The Vermont Fish & Wildlife Department has confirmed that all the young falcons have learned to fly and should not be disturbed by human presence on the cliffs.
“The young peregrines have fledged, and nesting data suggest Vermont falcons had a very successful year. A final report will be issued later this year,” said Vermont Fish & Wildlife migratory bird biologist Doug Morin. “The falcon’s nesting success is due to a combination of good weather and the cooperation from hikers and rock climbers who observe a respectful distance from nesting falcons during this critical period.
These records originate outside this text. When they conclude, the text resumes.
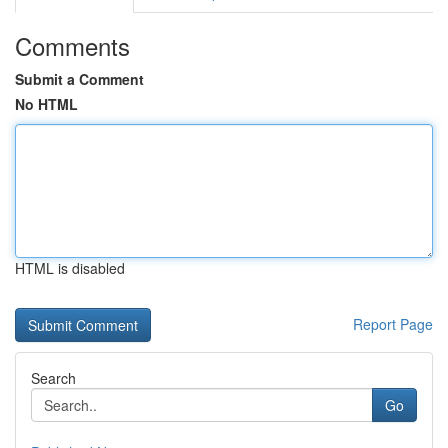
Comments
Submit a Comment
No HTML
HTML is disabled
Report Page
Search
Go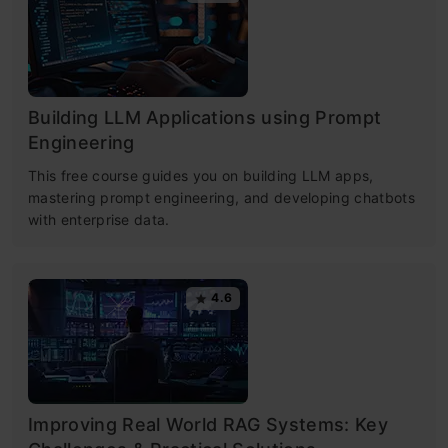
Building LLM Applications using Prompt
Engineering
This free course guides you on building LLM apps,
mastering prompt engineering, and developing chatbots
with enterprise data.
4.6
Improving Real World RAG Systems: Key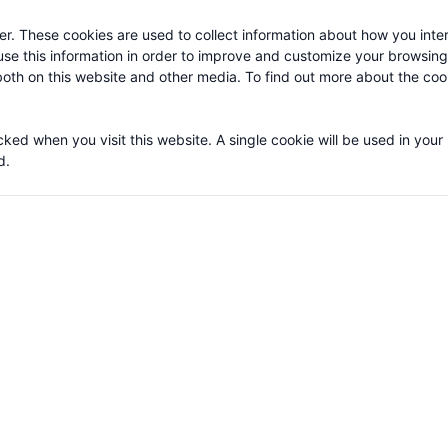
r. These cookies are used to collect information about how you inter
se this information in order to improve and customize your browsin
 both on this website and other media. To find out more about the co
cked when you visit this website. A single cookie will be used in your
d.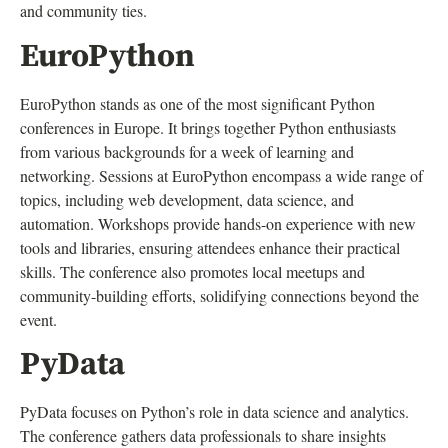
and community ties.
EuroPython
EuroPython stands as one of the most significant Python
conferences in Europe. It brings together Python enthusiasts
from various backgrounds for a week of learning and
networking. Sessions at EuroPython encompass a wide range of
topics, including web development, data science, and
automation. Workshops provide hands-on experience with new
tools and libraries, ensuring attendees enhance their practical
skills. The conference also promotes local meetups and
community-building efforts, solidifying connections beyond the
event.
PyData
PyData focuses on Python’s role in data science and analytics.
The conference gathers data professionals to share insights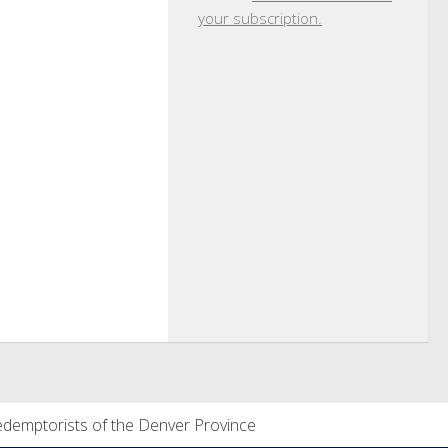
your subscription.
demptorists of the Denver Province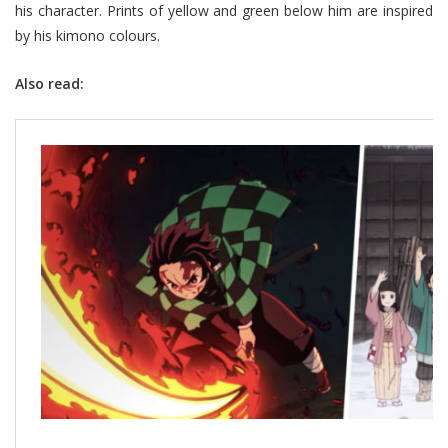
his character. Prints of yellow and green below him are inspired
by his kimono colours.
Also read: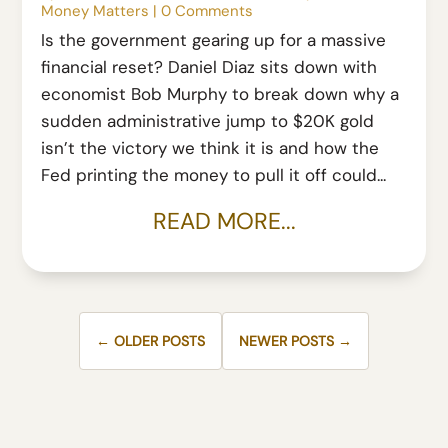
Money Matters
|
0 Comments
Is the government gearing up for a massive
financial reset? Daniel Diaz sits down with
economist Bob Murphy to break down why a
sudden administrative jump to $20K gold
isn’t the victory we think it is and how the
Fed printing the money to pull it off could...
READ MORE...
← OLDER POSTS
NEWER POSTS →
Peregrine nesting success would not be possible without more than 50 volunteers who monitor the nest sites statewide from March to the end of July.”
According to Audubon biologist Margaret Fowle, who coordinates the monitoring effort on behalf of the Fish & Wildlife Department, biologists and volunteers monitored peregrine pairs that occupied at least 56 Vermont cliffs in early spring and summer.
Vermont Fish & Wildlife and Audubon Vermont partner to monitor and protect peregrine nesting sites in Vermont.
Peregrine falcons were removed from the state’s Threatened and Endangered Species List in 2005. Ongoing cooperation from recreationists and continued monitoring efforts help ensure the peregrine’s remarkable recovery in years to come.